### Dataset records
****************

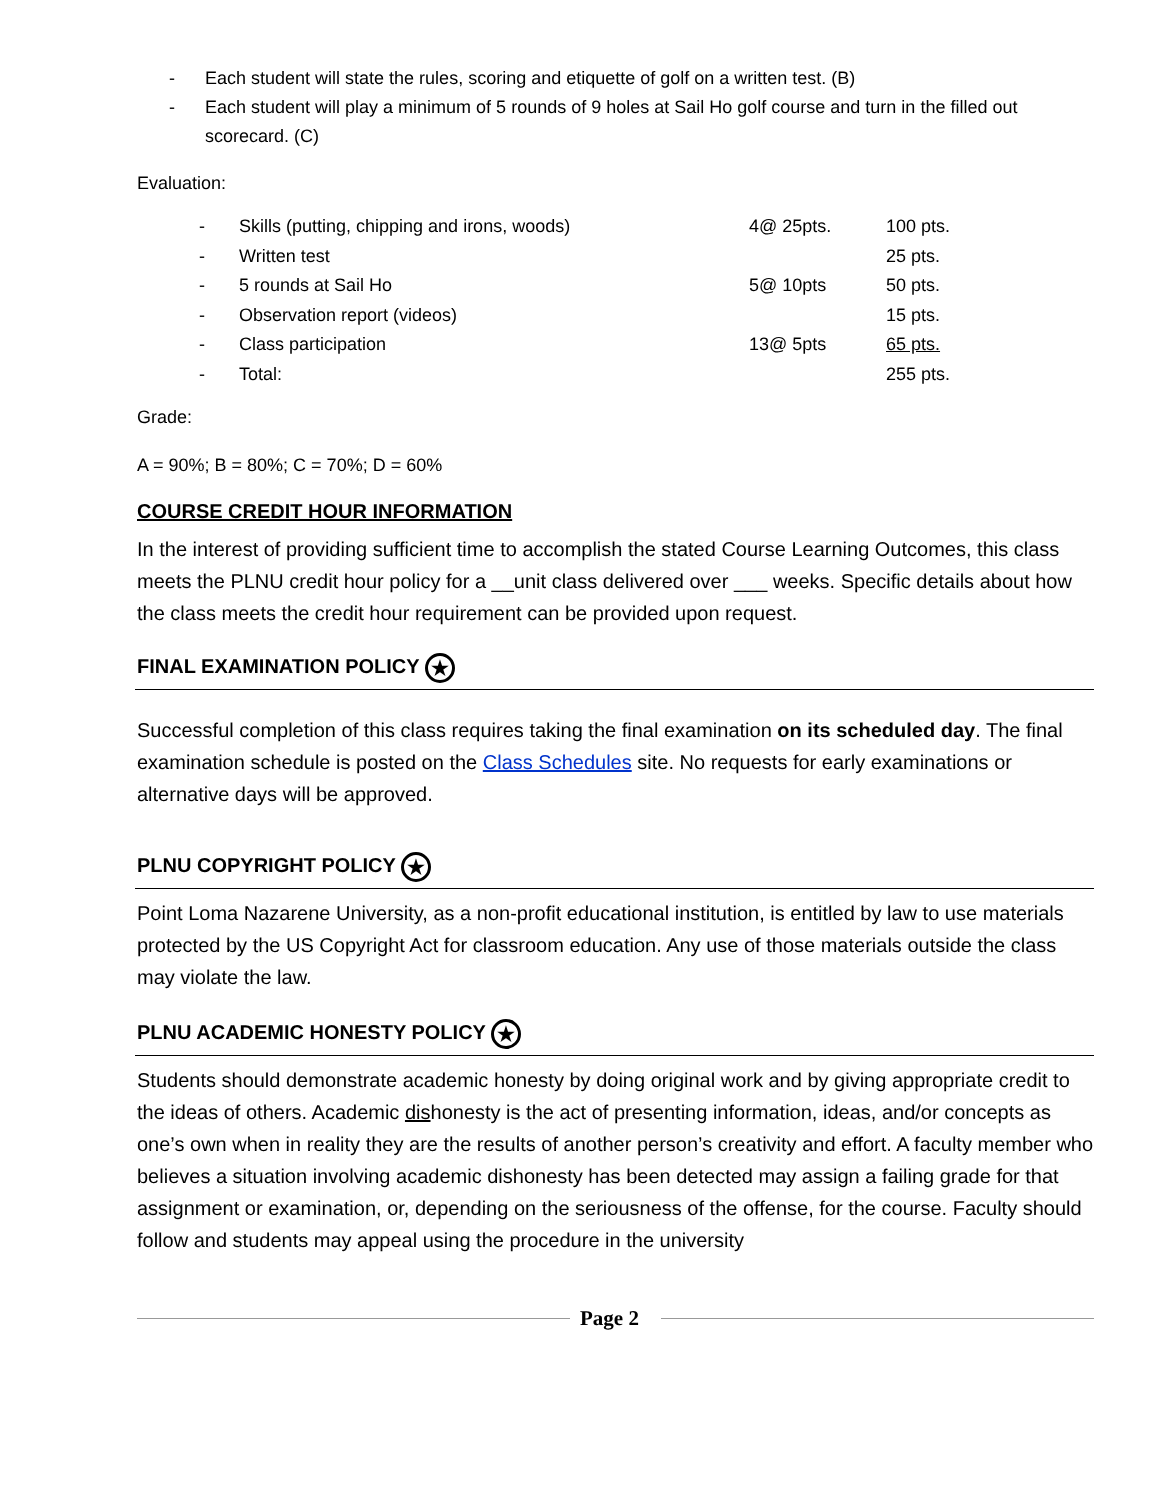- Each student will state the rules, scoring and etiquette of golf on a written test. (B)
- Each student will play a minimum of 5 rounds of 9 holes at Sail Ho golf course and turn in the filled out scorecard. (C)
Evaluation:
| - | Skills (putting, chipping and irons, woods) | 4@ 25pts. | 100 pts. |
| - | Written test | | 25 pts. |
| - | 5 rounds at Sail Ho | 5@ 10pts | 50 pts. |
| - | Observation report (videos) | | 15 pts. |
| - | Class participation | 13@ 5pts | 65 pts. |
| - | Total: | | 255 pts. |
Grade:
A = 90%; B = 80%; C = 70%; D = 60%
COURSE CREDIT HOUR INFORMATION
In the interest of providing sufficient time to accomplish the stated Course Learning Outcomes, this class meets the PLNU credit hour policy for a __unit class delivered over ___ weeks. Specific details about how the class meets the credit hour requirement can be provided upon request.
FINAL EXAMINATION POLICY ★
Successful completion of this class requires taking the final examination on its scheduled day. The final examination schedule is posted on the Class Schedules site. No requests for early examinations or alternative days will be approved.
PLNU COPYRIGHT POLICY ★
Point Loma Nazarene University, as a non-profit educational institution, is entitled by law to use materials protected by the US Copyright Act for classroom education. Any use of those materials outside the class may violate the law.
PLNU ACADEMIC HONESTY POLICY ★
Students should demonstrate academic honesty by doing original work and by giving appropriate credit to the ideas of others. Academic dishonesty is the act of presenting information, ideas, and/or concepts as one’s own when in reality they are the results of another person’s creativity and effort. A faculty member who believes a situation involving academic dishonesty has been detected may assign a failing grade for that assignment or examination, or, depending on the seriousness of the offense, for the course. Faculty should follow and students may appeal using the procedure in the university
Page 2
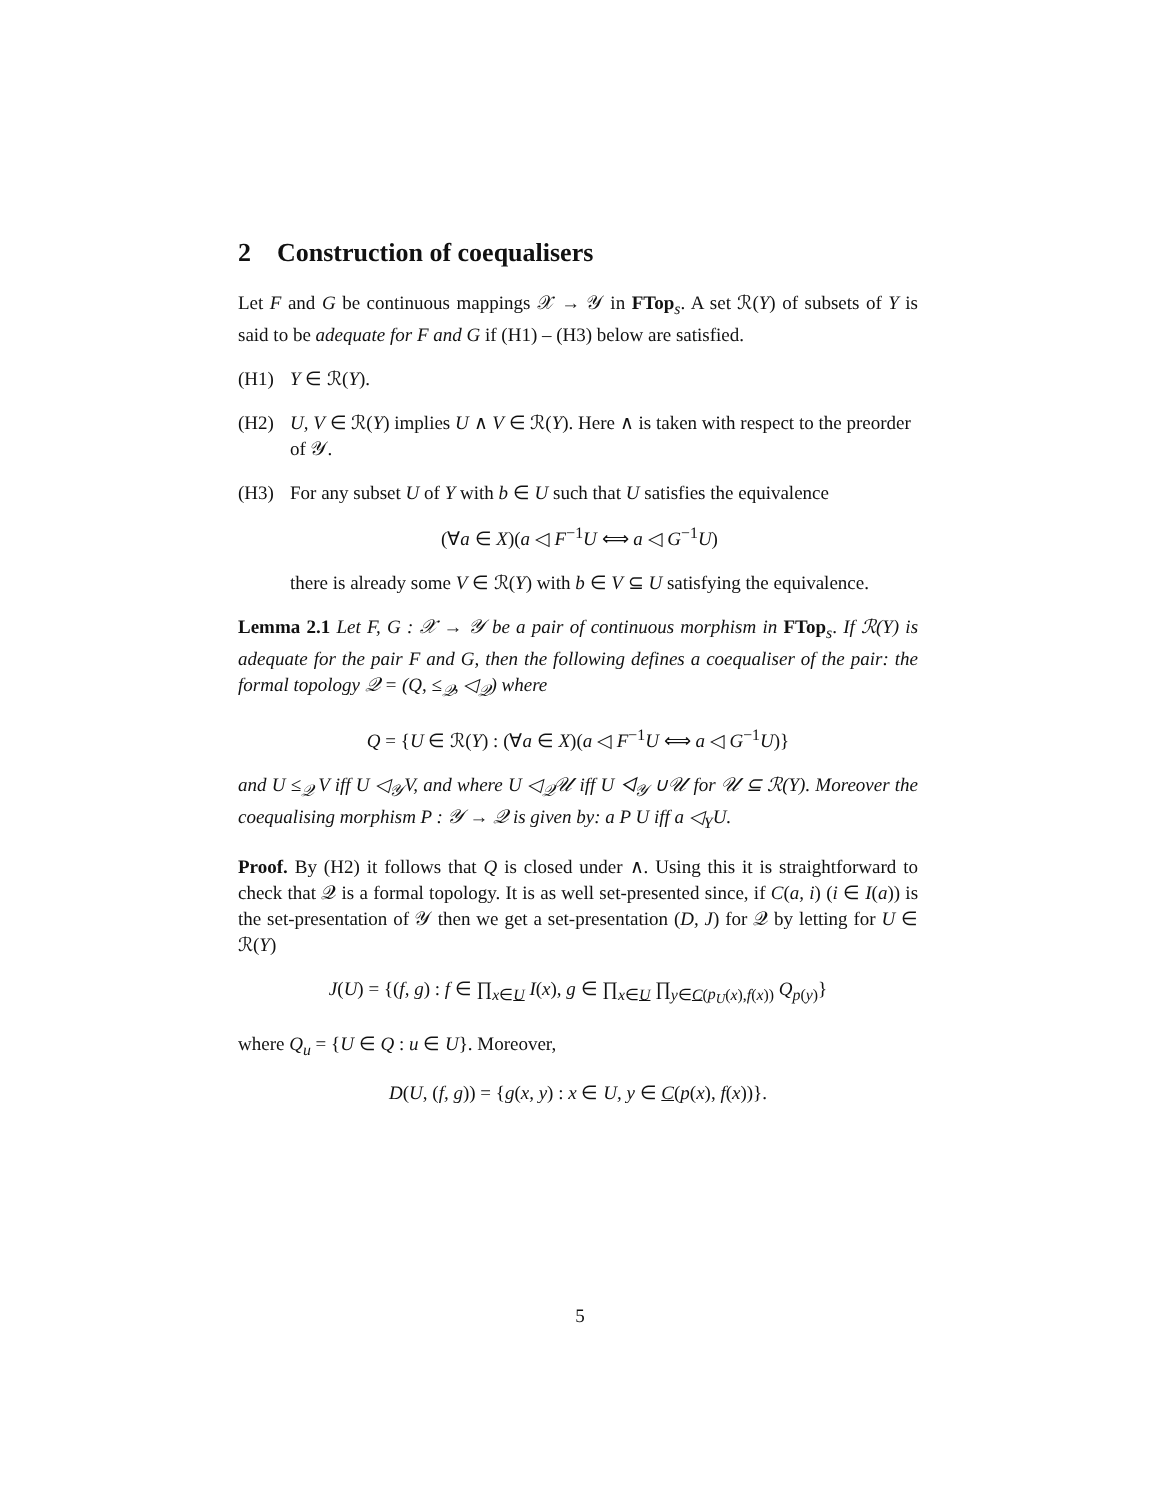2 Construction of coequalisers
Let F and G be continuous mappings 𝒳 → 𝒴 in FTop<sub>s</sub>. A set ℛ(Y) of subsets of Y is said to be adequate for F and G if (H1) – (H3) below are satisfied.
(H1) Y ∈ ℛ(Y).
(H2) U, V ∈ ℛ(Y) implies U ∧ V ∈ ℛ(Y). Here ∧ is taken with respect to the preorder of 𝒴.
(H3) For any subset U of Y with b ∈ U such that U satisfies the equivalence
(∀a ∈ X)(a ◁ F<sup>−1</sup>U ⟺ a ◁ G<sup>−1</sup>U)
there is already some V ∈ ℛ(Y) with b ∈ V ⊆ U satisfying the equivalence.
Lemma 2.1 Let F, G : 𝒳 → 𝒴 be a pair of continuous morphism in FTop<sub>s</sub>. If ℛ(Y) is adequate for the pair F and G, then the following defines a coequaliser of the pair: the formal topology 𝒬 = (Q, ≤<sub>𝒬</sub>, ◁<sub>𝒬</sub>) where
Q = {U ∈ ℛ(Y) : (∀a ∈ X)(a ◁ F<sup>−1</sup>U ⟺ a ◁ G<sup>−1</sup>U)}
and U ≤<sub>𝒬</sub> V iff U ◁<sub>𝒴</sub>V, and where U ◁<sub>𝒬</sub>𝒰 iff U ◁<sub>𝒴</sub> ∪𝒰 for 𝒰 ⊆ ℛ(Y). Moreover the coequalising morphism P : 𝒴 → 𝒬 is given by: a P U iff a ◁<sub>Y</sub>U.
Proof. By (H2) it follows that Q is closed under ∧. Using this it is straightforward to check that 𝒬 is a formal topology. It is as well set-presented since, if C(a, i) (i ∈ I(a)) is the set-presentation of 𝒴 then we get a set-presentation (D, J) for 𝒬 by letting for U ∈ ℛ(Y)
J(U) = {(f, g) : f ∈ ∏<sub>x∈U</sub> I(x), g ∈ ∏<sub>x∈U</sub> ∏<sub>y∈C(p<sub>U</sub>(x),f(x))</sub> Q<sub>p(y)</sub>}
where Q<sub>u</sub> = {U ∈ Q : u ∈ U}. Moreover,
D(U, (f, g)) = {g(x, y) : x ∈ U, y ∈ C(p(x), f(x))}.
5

****************

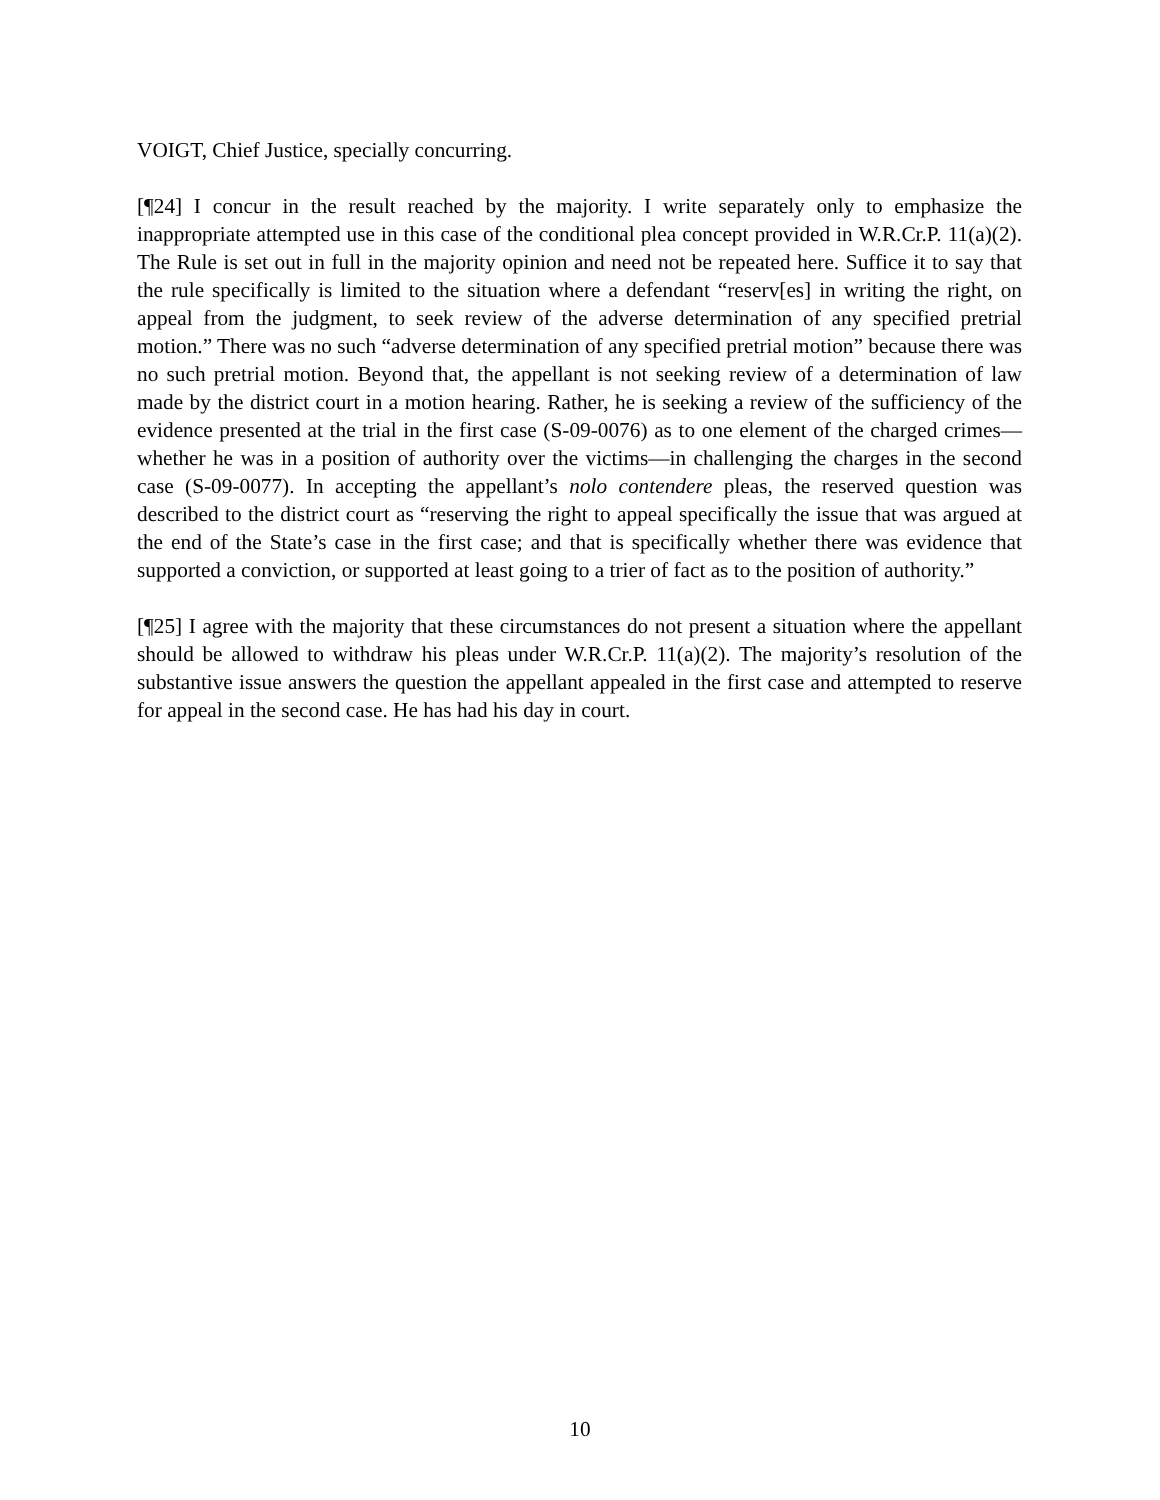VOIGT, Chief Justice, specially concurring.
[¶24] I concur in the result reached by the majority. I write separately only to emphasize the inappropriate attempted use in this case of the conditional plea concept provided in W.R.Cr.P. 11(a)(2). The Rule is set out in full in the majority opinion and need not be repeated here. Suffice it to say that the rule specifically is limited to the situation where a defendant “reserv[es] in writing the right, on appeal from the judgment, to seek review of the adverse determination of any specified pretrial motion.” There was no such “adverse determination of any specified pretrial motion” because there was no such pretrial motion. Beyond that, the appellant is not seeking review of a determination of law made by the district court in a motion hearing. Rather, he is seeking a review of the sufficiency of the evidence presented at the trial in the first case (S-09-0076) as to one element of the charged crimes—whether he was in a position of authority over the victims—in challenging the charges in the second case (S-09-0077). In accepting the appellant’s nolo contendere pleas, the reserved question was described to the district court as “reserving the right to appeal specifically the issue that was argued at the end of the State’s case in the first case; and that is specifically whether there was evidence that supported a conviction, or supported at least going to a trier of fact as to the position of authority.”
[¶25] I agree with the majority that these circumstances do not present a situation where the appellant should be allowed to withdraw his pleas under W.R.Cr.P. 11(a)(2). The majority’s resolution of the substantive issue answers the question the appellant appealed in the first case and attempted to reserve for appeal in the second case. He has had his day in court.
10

****************

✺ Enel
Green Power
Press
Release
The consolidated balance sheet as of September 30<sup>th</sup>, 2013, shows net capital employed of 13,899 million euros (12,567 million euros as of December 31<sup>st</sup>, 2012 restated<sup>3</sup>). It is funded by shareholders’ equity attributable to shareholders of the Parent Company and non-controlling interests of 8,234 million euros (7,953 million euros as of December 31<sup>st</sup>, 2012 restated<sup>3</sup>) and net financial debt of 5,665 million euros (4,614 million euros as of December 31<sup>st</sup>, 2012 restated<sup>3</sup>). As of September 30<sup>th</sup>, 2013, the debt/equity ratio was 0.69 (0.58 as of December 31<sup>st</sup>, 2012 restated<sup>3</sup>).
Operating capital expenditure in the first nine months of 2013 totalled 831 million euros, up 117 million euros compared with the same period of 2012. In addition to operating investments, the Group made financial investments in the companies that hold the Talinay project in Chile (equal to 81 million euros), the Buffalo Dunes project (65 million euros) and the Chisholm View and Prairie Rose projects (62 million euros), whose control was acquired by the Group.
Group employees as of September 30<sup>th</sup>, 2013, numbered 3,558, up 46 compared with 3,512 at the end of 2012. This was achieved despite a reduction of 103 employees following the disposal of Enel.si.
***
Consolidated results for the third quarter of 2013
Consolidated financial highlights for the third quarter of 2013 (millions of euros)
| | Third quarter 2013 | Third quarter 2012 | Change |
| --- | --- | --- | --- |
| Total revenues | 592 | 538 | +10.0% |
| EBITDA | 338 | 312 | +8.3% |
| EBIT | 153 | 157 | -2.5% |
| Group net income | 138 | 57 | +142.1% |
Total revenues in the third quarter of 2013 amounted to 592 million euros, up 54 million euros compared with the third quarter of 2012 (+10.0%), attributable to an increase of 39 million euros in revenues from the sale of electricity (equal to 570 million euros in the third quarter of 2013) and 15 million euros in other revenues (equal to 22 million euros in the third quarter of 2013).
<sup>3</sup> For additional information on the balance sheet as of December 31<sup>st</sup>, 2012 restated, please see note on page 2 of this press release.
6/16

****************

### Assignment
Look through the listing, and copy each line that contains the word "Moreover".

### Solution to the exercise
and U ≤<sub>𝒬</sub> V iff U ◁<sub>𝒴</sub>V, and where U ◁<sub>𝒬</sub>𝒰 iff U ◁<sub>𝒴</sub> ∪𝒰 for 𝒰 ⊆ ℛ(Y). Moreover the coequalising morphism P : 𝒴 → 𝒬 is given by: a P U iff a ◁<sub>Y</sub>U.
where Q<sub>u</sub> = {U ∈ Q : u ∈ U}. Moreover,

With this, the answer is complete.